Sodiated Oppolzer enolates: solution structures, mechanism of alkylation, and origin of stereoselectivity

NMR spectroscopic studies reveal camphorsultam-derived sodium enolates known as Oppolzer enolates reside as monomers in neat THF and THF/HMPA solutions and as dimers in toluene when solvated by N,N,N & PRIME;,N & PRIME;-tetramethylethylenediamine (TMEDA) and N,N,N & PRIME;,N & PRIME;& PRIME;,N & PRIME;& PRIME;-pentamethyldiethylenediamine (PMDTA). Density functional theory (DFT) computations attest to the solvation numbers. Rate studies show analogy with previously studied lithiated Oppolzer enolates in which alkylation occurs through non-chelated solvent-separated ion pairs. The origins of the selectivity trace to transition structures in which the alkylating agent is guided to the exo face of the camphor owing to stereoelectronic preferences imparted by the sultam sulfonyl moiety. Marked secondary-shell solvation effects are gleaned from the rate studies.

Automated summary

NMR spectroscopic studies show that camphorsultam-derived sodium enolates known as Oppolzer enolates exist as monomers in neat THF and THF/HMPA solutions and as dimers in toluene when solvated by TMEDA and PMDTA. DFT computations confirm the solvation numbers.
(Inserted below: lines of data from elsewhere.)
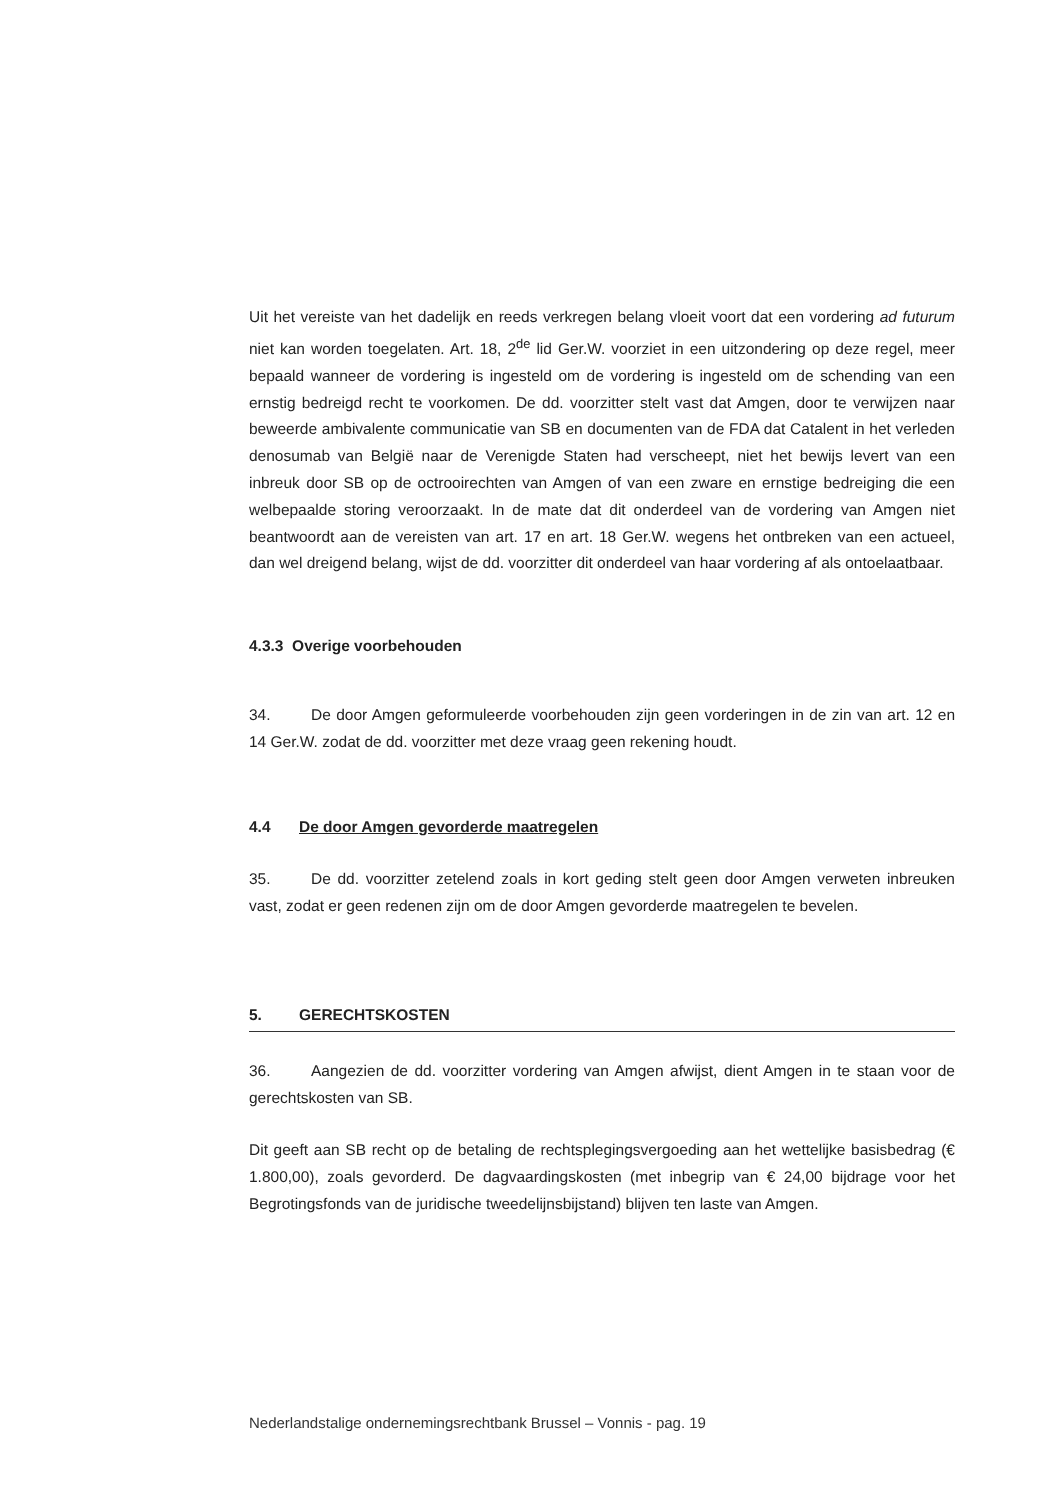Uit het vereiste van het dadelijk en reeds verkregen belang vloeit voort dat een vordering ad futurum niet kan worden toegelaten. Art. 18, 2<sup>de</sup> lid Ger.W. voorziet in een uitzondering op deze regel, meer bepaald wanneer de vordering is ingesteld om de vordering is ingesteld om de schending van een ernstig bedreigd recht te voorkomen. De dd. voorzitter stelt vast dat Amgen, door te verwijzen naar beweerde ambivalente communicatie van SB en documenten van de FDA dat Catalent in het verleden denosumab van België naar de Verenigde Staten had verscheept, niet het bewijs levert van een inbreuk door SB op de octrooirechten van Amgen of van een zware en ernstige bedreiging die een welbepaalde storing veroorzaakt. In de mate dat dit onderdeel van de vordering van Amgen niet beantwoordt aan de vereisten van art. 17 en art. 18 Ger.W. wegens het ontbreken van een actueel, dan wel dreigend belang, wijst de dd. voorzitter dit onderdeel van haar vordering af als ontoelaatbaar.
4.3.3 Overige voorbehouden
34. De door Amgen geformuleerde voorbehouden zijn geen vorderingen in de zin van art. 12 en 14 Ger.W. zodat de dd. voorzitter met deze vraag geen rekening houdt.
4.4 De door Amgen gevorderde maatregelen
35. De dd. voorzitter zetelend zoals in kort geding stelt geen door Amgen verweten inbreuken vast, zodat er geen redenen zijn om de door Amgen gevorderde maatregelen te bevelen.
5. GERECHTSKOSTEN
36. Aangezien de dd. voorzitter vordering van Amgen afwijst, dient Amgen in te staan voor de gerechtskosten van SB.
Dit geeft aan SB recht op de betaling de rechtsplegingsvergoeding aan het wettelijke basisbedrag (€ 1.800,00), zoals gevorderd. De dagvaardingskosten (met inbegrip van € 24,00 bijdrage voor het Begrotingsfonds van de juridische tweedelijnsbijstand) blijven ten laste van Amgen.
Nederlandstalige ondernemingsrechtbank Brussel – Vonnis - pag. 19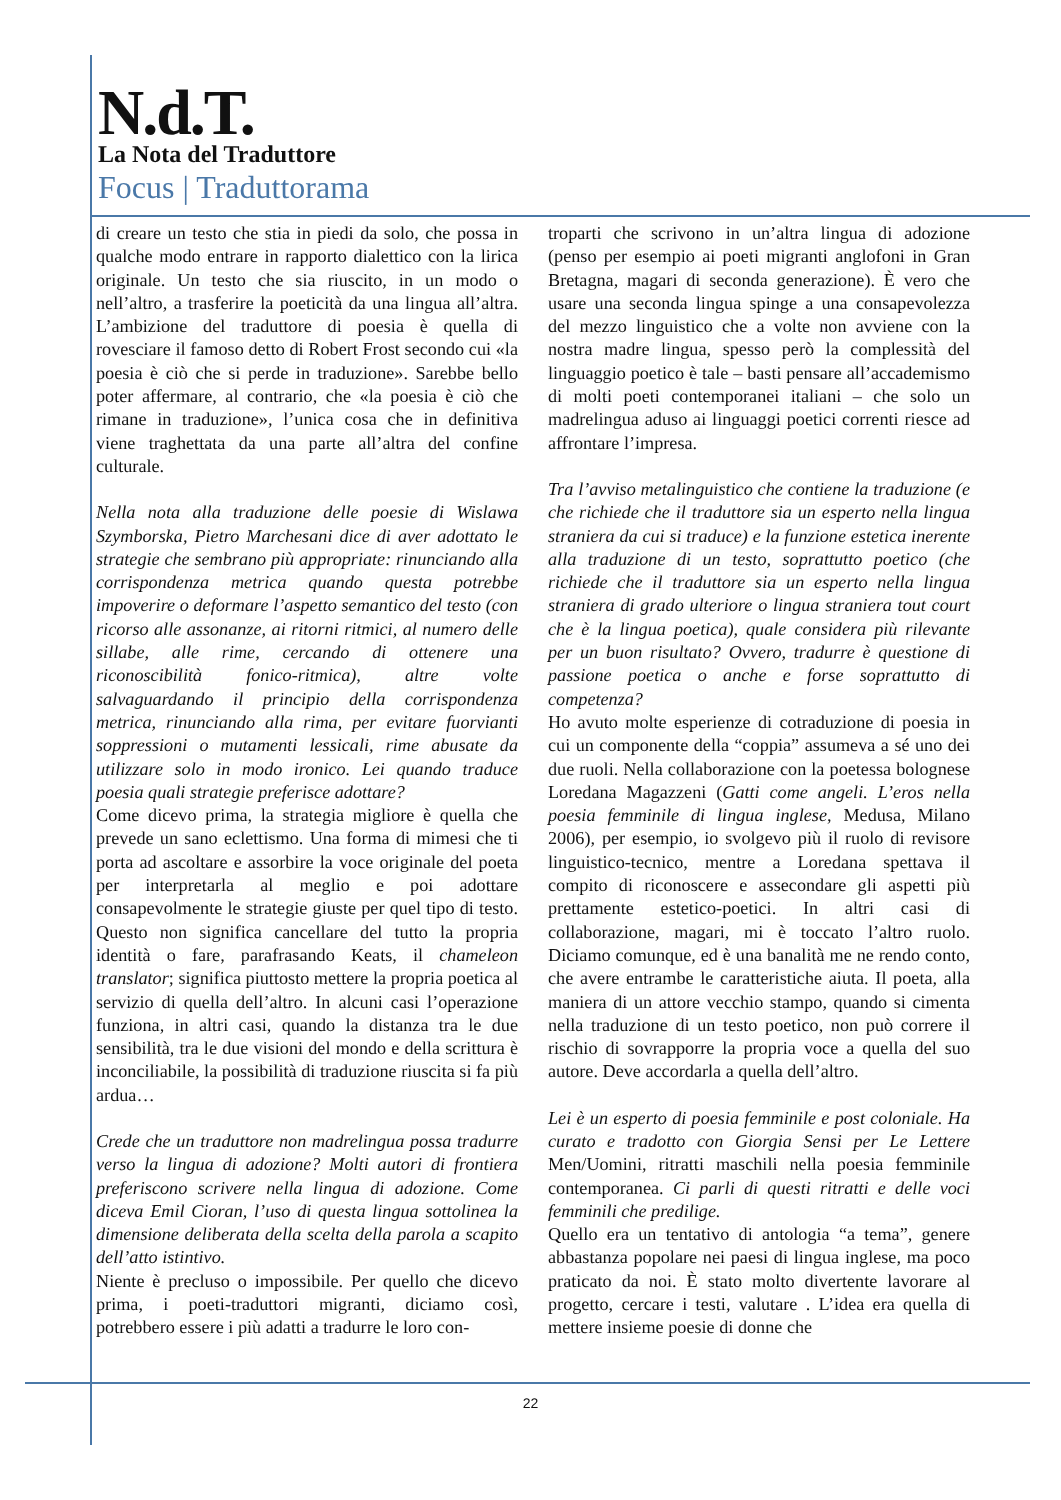N.d.T.
La Nota del Traduttore
Focus | Traduttorama
di creare un testo che stia in piedi da solo, che possa in qualche modo entrare in rapporto dialettico con la lirica originale. Un testo che sia riuscito, in un modo o nell’altro, a trasferire la poeticità da una lingua all’altra. L’ambizione del traduttore di poesia è quella di rovesciare il famoso detto di Robert Frost secondo cui «la poesia è ciò che si perde in traduzione». Sarebbe bello poter affermare, al contrario, che «la poesia è ciò che rimane in traduzione», l’unica cosa che in definitiva viene traghettata da una parte all’altra del confine culturale.
Nella nota alla traduzione delle poesie di Wislawa Szymborska, Pietro Marchesani dice di aver adottato le strategie che sembrano più appropriate: rinunciando alla corrispondenza metrica quando questa potrebbe impoverire o deformare l’aspetto semantico del testo (con ricorso alle assonanze, ai ritorni ritmici, al numero delle sillabe, alle rime, cercando di ottenere una riconoscibilità fonico-ritmica), altre volte salvaguardando il principio della corrispondenza metrica, rinunciando alla rima, per evitare fuorvianti soppressioni o mutamenti lessicali, rime abusate da utilizzare solo in modo ironico. Lei quando traduce poesia quali strategie preferisce adottare?
Come dicevo prima, la strategia migliore è quella che prevede un sano eclettismo. Una forma di mimesi che ti porta ad ascoltare e assorbire la voce originale del poeta per interpretarla al meglio e poi adottare consapevolmente le strategie giuste per quel tipo di testo. Questo non significa cancellare del tutto la propria identità o fare, parafrasando Keats, il chameleon translator; significa piuttosto mettere la propria poetica al servizio di quella dell’altro. In alcuni casi l’operazione funziona, in altri casi, quando la distanza tra le due sensibilità, tra le due visioni del mondo e della scrittura è inconciliabile, la possibilità di traduzione riuscita si fa più ardua…
Crede che un traduttore non madrelingua possa tradurre verso la lingua di adozione? Molti autori di frontiera preferiscono scrivere nella lingua di adozione. Come diceva Emil Cioran, l’uso di questa lingua sottolinea la dimensione deliberata della scelta della parola a scapito dell’atto istintivo.
Niente è precluso o impossibile. Per quello che dicevo prima, i poeti-traduttori migranti, diciamo così, potrebbero essere i più adatti a tradurre le loro con-
troparti che scrivono in un’altra lingua di adozione (penso per esempio ai poeti migranti anglofoni in Gran Bretagna, magari di seconda generazione). È vero che usare una seconda lingua spinge a una consapevolezza del mezzo linguistico che a volte non avviene con la nostra madre lingua, spesso però la complessità del linguaggio poetico è tale – basti pensare all’accademismo di molti poeti contemporanei italiani – che solo un madrelingua aduso ai linguaggi poetici correnti riesce ad affrontare l’impresa.
Tra l’avviso metalinguistico che contiene la traduzione (e che richiede che il traduttore sia un esperto nella lingua straniera da cui si traduce) e la funzione estetica inerente alla traduzione di un testo, soprattutto poetico (che richiede che il traduttore sia un esperto nella lingua straniera di grado ulteriore o lingua straniera tout court che è la lingua poetica), quale considera più rilevante per un buon risultato? Ovvero, tradurre è questione di passione poetica o anche e forse soprattutto di competenza?
Ho avuto molte esperienze di cotraduzione di poesia in cui un componente della “coppia” assumeva a sé uno dei due ruoli. Nella collaborazione con la poetessa bolognese Loredana Magazzeni (Gatti come angeli. L’eros nella poesia femminile di lingua inglese, Medusa, Milano 2006), per esempio, io svolgevo più il ruolo di revisore linguistico-tecnico, mentre a Loredana spettava il compito di riconoscere e assecondare gli aspetti più prettamente estetico-poetici. In altri casi di collaborazione, magari, mi è toccato l’altro ruolo. Diciamo comunque, ed è una banalità me ne rendo conto, che avere entrambe le caratteristiche aiuta. Il poeta, alla maniera di un attore vecchio stampo, quando si cimenta nella traduzione di un testo poetico, non può correre il rischio di sovrapporre la propria voce a quella del suo autore. Deve accordarla a quella dell’altro.
Lei è un esperto di poesia femminile e post coloniale. Ha curato e tradotto con Giorgia Sensi per Le Lettere Men/Uomini, ritratti maschili nella poesia femminile contemporanea. Ci parli di questi ritratti e delle voci femminili che predilige.
Quello era un tentativo di antologia “a tema”, genere abbastanza popolare nei paesi di lingua inglese, ma poco praticato da noi. È stato molto divertente lavorare al progetto, cercare i testi, valutare . L’idea era quella di mettere insieme poesie di donne che
22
Rate studies indicate similarity to previously studied lithiated Oppolzer enolates, where alkylation occurs through non-chelated solvent-separated ion pairs. The selectivity originates from transition structures in which the alkylating agent is guided to the exo face of the camphor due to the stereoelectronic preferences imparted by the sultam sulfonyl moiety. Secondary-shell solvation effects are observed from the rate studies.